# “Frozen” Voting Thread



## Chesters Daughter (Feb 15, 2019)

*AS PREVIOUSLY ANNOUNCED, IF YOU ENTER THE CHALLENGE, YOU MUST CAST AT LEAST ONE VOTE IN THE POLL. FAILURE TO COMPLY WILL RESULT IN YOUR ENTRY BEING DISQUALIFIED.

*Welcome to another "kid in the candy shop" voting poll! Please read all of the *entries*, and then proceed to cast votes for as many delicious pieces as you see fit, but you may not vote for your own work. *If you vote for yourself, your entry will be disqualified.

*All entries are eligible for critique which should be posted in this thread save for critique on entries that are posted on the secure board. I've created a thread for those who wish to critique secure entries which may be accessed *here*. Please be mindful of where your critique is being posted so that the first rights of entrants are not compromised. 

I remind everyone that all critique, and responses to it, must be directed solely at the work. Any comments that veer into the personal will be promptly removed upon discovery and will result in appropriate moderation for the poster. There will be no baiting, flaming, or trolling in this thread, or its partner on the secure board.

You have ten days to make your selections. This poll will close on *February** 25th at 7:00pm EST.

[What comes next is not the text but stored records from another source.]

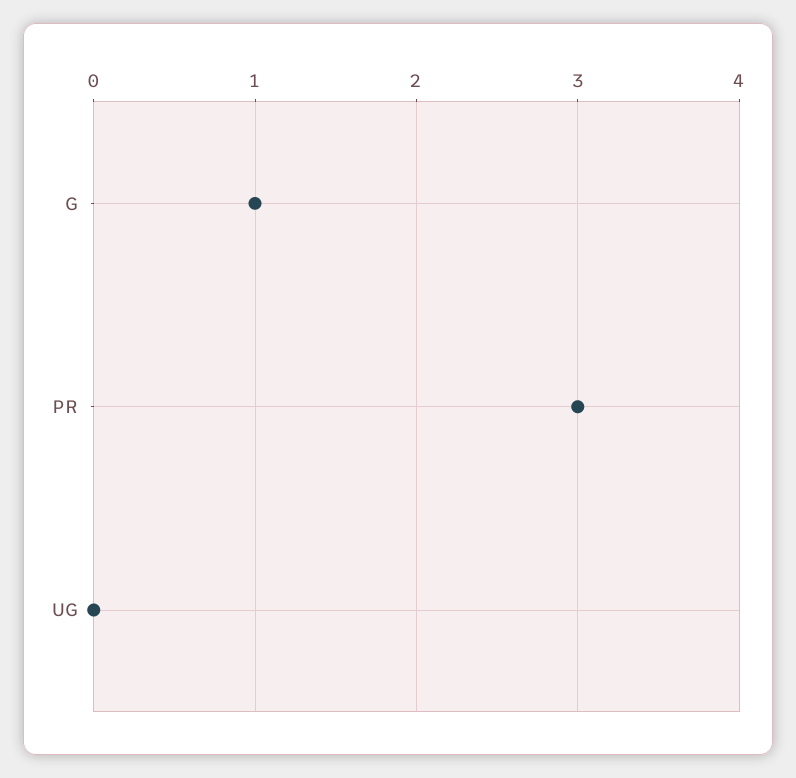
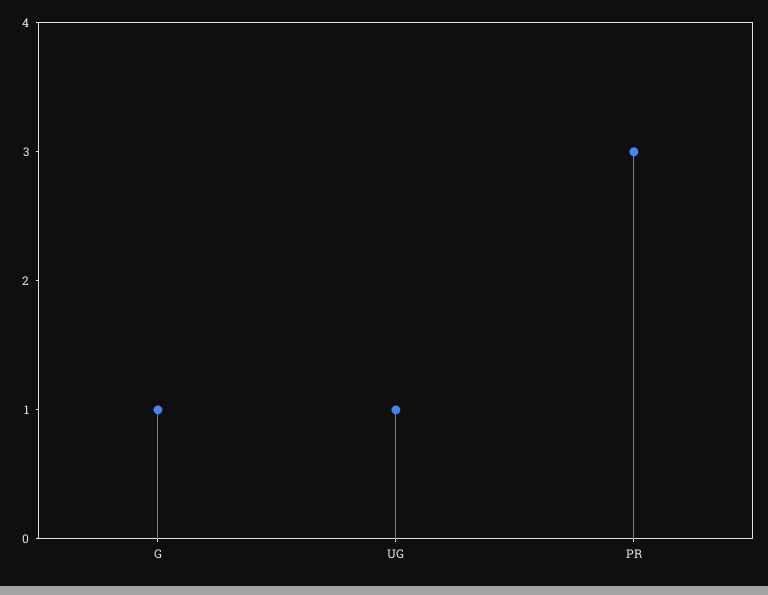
UG: 0 -> 1

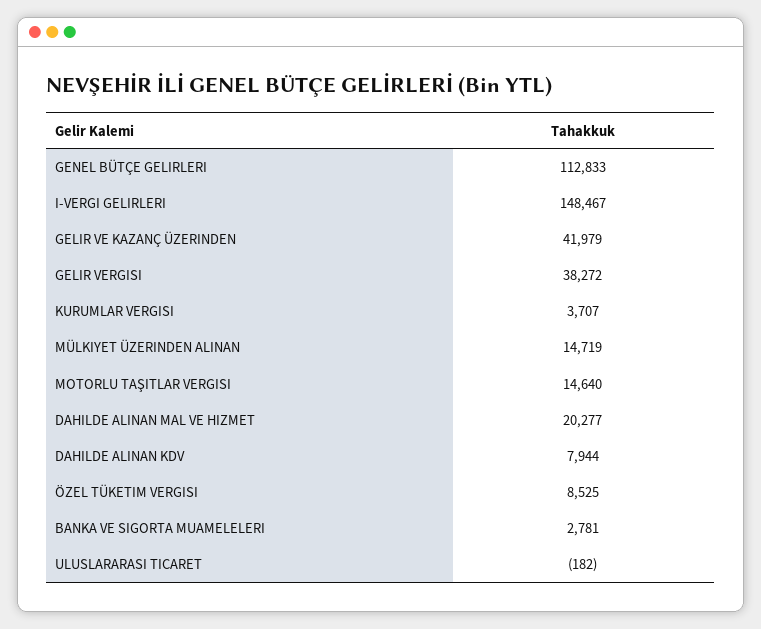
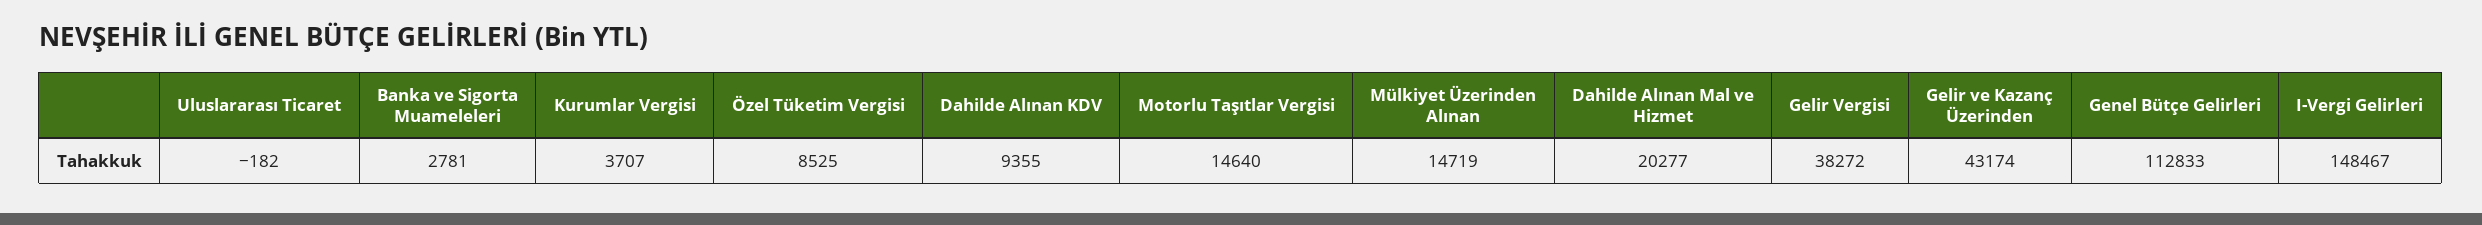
GELIR VE KAZANÇ ÜZERINDEN: 41979 -> 43174
DAHILDE ALINAN KDV: 7944 -> 9355

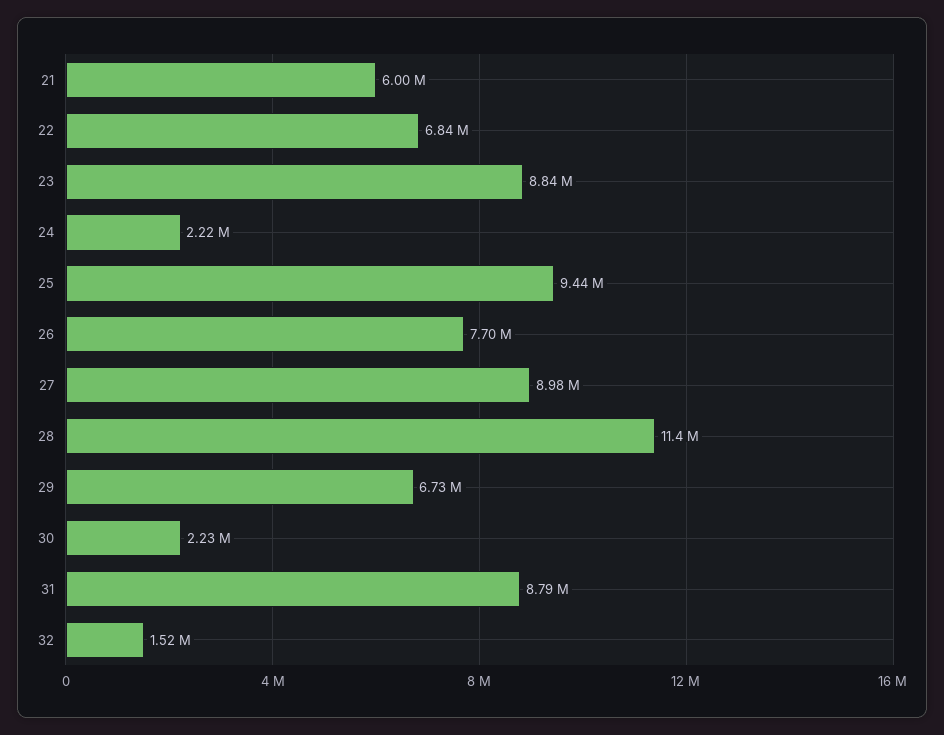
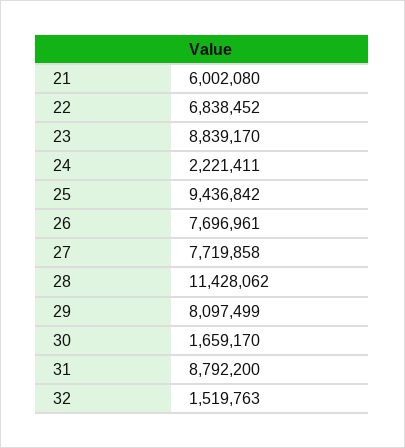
27: 8980000 -> 7719858
29: 6730000 -> 8097499
30: 2230000 -> 1659170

Best of luck to all entrants!

And remember, it's all you can eat, so choose as many as you desire!

Please also remember that once the poll has closed, and the results have been officially revealed, you may post your entry on either of the Poetry boards for additional feedback.
**
*


----------



## -xXx- (Feb 16, 2019)

*toasty* in here.
and they brought *cool* stuff to read.

jussayin'


----------